Roland kafasını kaşıdı, Işınlanmanın önemini artık daha çok hissediyordu.

Eğer Uzun Mesafeli Işınlanmayı bilseydi, önce Mijil’i alıp Delpon’un Büyü Kulesi’ne ışınlanır, onu sakinleştirir ve sonra geri ışınlanırdı.

Ne kadar da kullanışlı olurdu.

Mevcut durumda Mijil’i barındıracak bir yer bulmanın imkânı yoktu.

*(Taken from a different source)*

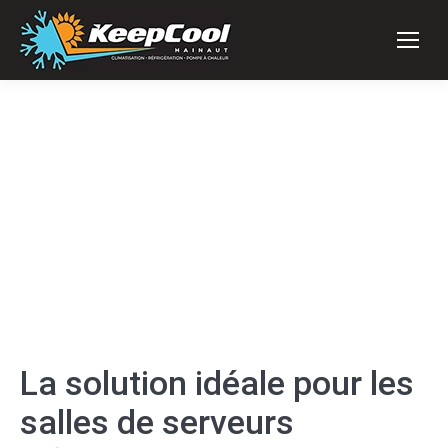
La solution idéale pour les
salles de serveurs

Roland tam ikilemde kalmışken, Mijil aniden Roland’ın cübbesinin eteğini çekti ve “Mijil’in kalacak bir yeri var.” dedi.

Ah?

Roland daha sonra Mijil’in elinden tutarak onu malikaneden çıkarıp şehrin batısına kadar götürmesine izin verdi.

Batı ticaret caddesinden ana yoldan uzak bir ara sokağa giren Mijil, kendi boynunun altından kırmızı bir ipe bağlı anahtarı çıkarıp önündeki iki katlı binanın kapısını açtı.

Burada çok uzun zamandır kimse yaşamıyor gibiydi. Ev toprak ve küf kokuyordu ve köşelerden bol miktarda örümcek ağı sarkıyordu.

“Burası büyükannem ve büyükbabamın yaşadığı yer. Tanrıların krallığına gittiklerinde anahtarı Mijil’e bırakmışlar.”

Mijil biraz sıkıntılı görünüyordu. Yaşam, yaşlılık, hastalık ve ölüm kavramlarını çoktan anlamış gibi görünüyordu.

Dünyadaki bütün çocuklar bu kadar olgun mu?

Küçük binayı temizlediler, sonra ikinci kattaki yatak odasındaki dolabı buldular, yatağı çıkarıp yatağın üzerine serdiler.

Mijil kollarını bacaklarına dolamış bir şekilde yatağın köşesine oturdu.

Gözlerinin etrafındaki halkalar yeniden kızarmaya başladı.

Roland, çocukların herhangi bir şikayeti varsa ağlamalarının daha iyi olduğunu düşündüğü için onu teselli etmiyordu; şikayetleri bastırmak kolayca nevroza yol açabilirdi.

Mijil ağlamaya başladı, uzun süre hıçkırarak ağladı.

Akşam olunca da uykuya daldı.

Roland onu içeri soktu, sonra pencerenin arkasına savunma amaçlı bir Büyü Kuklası ve sihirli bir keşif örümceği bıraktı.

Daha sonra çıkıp tekrar doğu ana caddesine doğru gitti.

Gece çökerken başkentte yine sokağa çıkma yasağı vardı.

Roland doğu ana caddesinde bir otel buldu. En lüks oteldi ve mükemmel bir konumdaydı.

Beşinci kat balkonuna oturdu ve meyve şarabı içti. Manzara mükemmeldi ve doğu ana caddesinin neredeyse tamamını görebiliyordu.

Roland görev sistemine baktı.

İkincil görev yenilendi: Kraliçe Hakkında İpuçları.

Sonra iki tane keşif tipi sihirli örümceği gelişigüzel yere fırlattı.